The statistical models used to correct homoplasy are called substitution models or evolutionary models. For constructing DNA phylogenies, there are a number of nucleotide substitution models available. These models differ in how multiple substitutions of each nucleotide are treated. The caveat of using these models is that if there are too many multiple substitutions at a particular position, which is often true for very divergent sequences, the position may become saturated. This means that the evolutionary divergence is beyond the ability of the statistical models to correct. In this case, true evolutionary distances cannot be derived. Therefore, only reasonably similar sequences are to be used in phylogenetic comparisons.
In the Jukes and Cantor (1969) model, the rate of nucleotide substitution is the same for all pairs of the four nucleotides A, T, C, and G. The multiple hit correction equation for this model produces a maximum likelihood estimate of the number of nucleotide substitutions between two sequences. It assumes an equality of substitution rates among sites, equal nucleotide frequencies, and it does not correct for higher rates of transitional substitutions as compared to transversion substitutions.
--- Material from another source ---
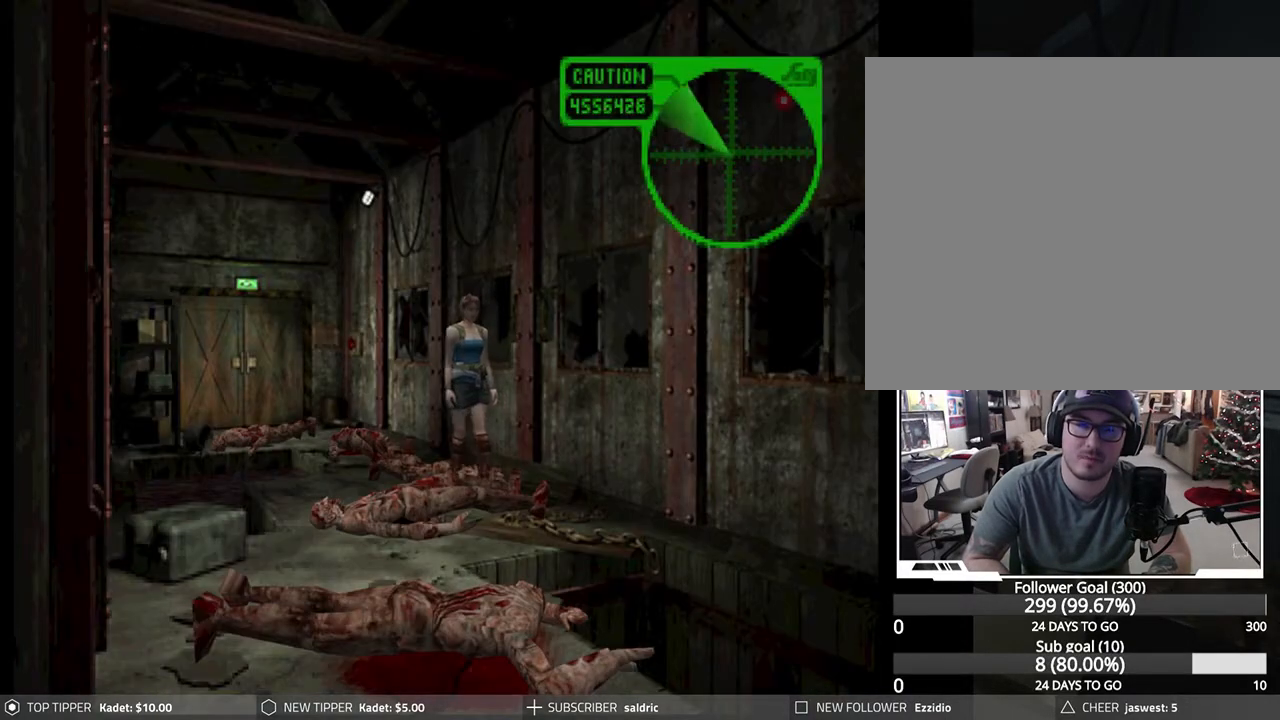
{"buttons": ["DPAD_DOWN"], "left_stick": "center", "events": []}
The Jukes and Cantor model is a model which computes probability of substitution from one state (originally the model was for nucleotides, but this can easily be substituted by codons or amino acids) to another. From this model we can also derive a formula for computing the distance between 2 sequences. The main idea behind this model is the assumption that the probability of changing from one state to a different state is always equal. As well, we assume that the different sites are independent meaning that all possible nucleotide substitutions occur at the same rate α per unit time.
Working for JC
A formula for deriving evolutionary distances that include hidden changes is introduced by using a logarithmic function.
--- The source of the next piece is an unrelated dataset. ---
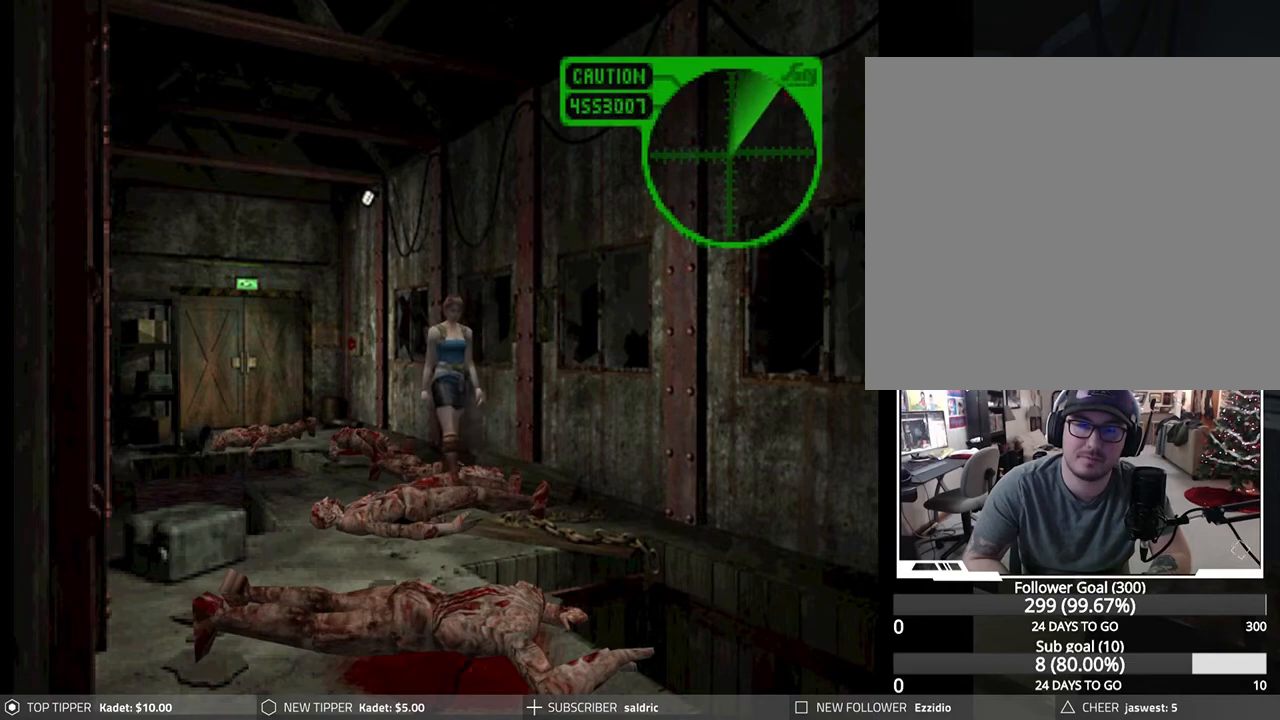
{"buttons": ["DPAD_DOWN"], "left_stick": "center", "events": []}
dAB =−(3/4) ln[1−(4/3)pAB]
where dAB is the evolutionary distance between sequences A and B and pAB is the observed sequence distance measured by the proportion of substitutions over the entire length of the alignment. For example, if an alignment of sequences A and B is twenty nucleotides long and six pairs are found to be different, the sequences differ by 30%, or have an observed distance 0.3. To correct for multiple substitutions using the Jukes–Cantor model, the corrected evolutionary distance based is:
dAB =− 3/4ln[1−(4/3×0.3)]=0.38
The Jukes–Cantor model can only handle reasonably closely related sequences. According to the above equations, the normalized distance increases as the actual observed distance increases. For distantly related sequences, the correction can become too large to be reliable. If two DNA sequences have 25% similarity, pAB is 0.75. This leads the log value to be inﬁnitely large.